O investigador foi preso em abril de 2015, acusado de receber R$ 100 de propina a cada boletim forjado. E em maio de 2015, respondia em liberdade. O Fantástico tentou falar com ele, mas nem o policial, nem o advogado responderam.
O último passo do golpe é conseguir um laudo com informações falsas, assinado por um médico. O valor da indenização paga pelo DPVAT varia conforme a lesão, que tem que ser grave e provocar invalidez permanente total ou parcial.
“É a lesão que se perpetua no tempo, ou seja, perda da utilização total daquele membro”, explica o professor de medicina legal da USP Henrique Soares.
Invalidez permanente: a indenização é de até R$ 13,5 mil. Se o acidente não foi tão grave, mas houve despesas com médico e hospital, a pessoa tem direito a até R$ 2,7 mil. Em caso de morte, o valor é R$ 13,5 mil.
Uma mulher, que não quis se identificar, foi procurada por um golpista, que conseguiu liberar o dinheiro do seguro falsificando os atestados, sem fazer nenhuma perícia. “Ele só pegou o documento, entregou para o médico e pediu pra mim ir embora: ‘pode ficar tranquila que vai dar tudo certo’. Eu não vi o médico”, conta ela.
A Seguradora Líder é a responsável pelo pagamento das indenizações. Esta semana, o Ministério Público deve entrar com uma ação civil pública contra a empresa. “A investigação aponta que há sim uma participação de dentro da seguradora Líder pra facilitar os pagamentos de fraude”, afirma Guilherme Fernandez Silva.
A seguradora nega e diz que as fraudes não chegam a R$ 1 bilhão por ano, como afirma a Polícia Federal. “Nós temos um controle de qualidade, nós fazemos auditoria. Poderá haver problema? Poderá haver problema. Afinal de contas é um país grande. Mas nós temos um cuidado muito grande, fiscalizamos com a maior intensidade possível. Fraudes efetivamente não chegam a 1% do que efetivamente acontece”, afirma o presidente da Seguradora Líder, Ricardo Xavier.

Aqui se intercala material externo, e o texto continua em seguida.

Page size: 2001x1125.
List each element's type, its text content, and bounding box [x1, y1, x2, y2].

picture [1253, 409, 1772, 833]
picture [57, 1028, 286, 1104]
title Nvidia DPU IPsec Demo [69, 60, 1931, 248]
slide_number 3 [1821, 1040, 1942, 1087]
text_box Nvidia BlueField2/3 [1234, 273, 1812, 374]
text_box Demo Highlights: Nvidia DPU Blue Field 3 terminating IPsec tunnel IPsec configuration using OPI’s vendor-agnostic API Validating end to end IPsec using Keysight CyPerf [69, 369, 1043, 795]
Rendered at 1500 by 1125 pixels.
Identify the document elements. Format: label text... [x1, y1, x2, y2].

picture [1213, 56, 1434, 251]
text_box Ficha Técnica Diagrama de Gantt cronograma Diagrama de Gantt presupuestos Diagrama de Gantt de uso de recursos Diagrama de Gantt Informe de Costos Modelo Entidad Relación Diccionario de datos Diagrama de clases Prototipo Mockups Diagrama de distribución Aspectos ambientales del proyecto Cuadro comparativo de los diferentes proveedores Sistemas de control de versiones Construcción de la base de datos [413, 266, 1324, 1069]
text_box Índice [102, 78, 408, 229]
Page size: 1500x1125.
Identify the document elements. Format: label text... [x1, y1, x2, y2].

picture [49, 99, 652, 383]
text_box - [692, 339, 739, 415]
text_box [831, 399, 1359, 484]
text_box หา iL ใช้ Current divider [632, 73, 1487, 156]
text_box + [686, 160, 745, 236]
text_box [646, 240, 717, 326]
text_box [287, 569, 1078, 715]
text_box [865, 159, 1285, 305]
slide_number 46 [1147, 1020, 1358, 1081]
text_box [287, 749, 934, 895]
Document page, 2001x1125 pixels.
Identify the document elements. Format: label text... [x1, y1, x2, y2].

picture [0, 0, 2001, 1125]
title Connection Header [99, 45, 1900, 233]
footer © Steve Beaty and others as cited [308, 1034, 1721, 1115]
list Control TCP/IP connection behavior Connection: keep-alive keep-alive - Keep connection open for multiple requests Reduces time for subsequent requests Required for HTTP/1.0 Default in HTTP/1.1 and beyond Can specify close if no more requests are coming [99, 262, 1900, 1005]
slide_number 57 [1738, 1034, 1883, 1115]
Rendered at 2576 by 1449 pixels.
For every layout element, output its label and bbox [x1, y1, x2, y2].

Ou seja, para a seguradora, as fraudes não somam R$ 40 milhões por ano. E a empresa recomenda que as pessoas deem entrada no pedido de indenização por conta própria. “Se a pessoa procurar uma da nossa rede autorizada, que tem 7.880 pontos de atendimento em todo Brasil, em todos os municípios, terá o atendimento gratuito”, aponta o presidente da Seguradora Líder.
“As fraudes ao seguro DPVAT estão acontecendo em cidades de Norte a Sul do país de maneira absolutamente impune, razão pela qual os órgãos têm que agir de maneira firme evitando que essas fraudes possam persistir”, alerta Marcelo Freitas.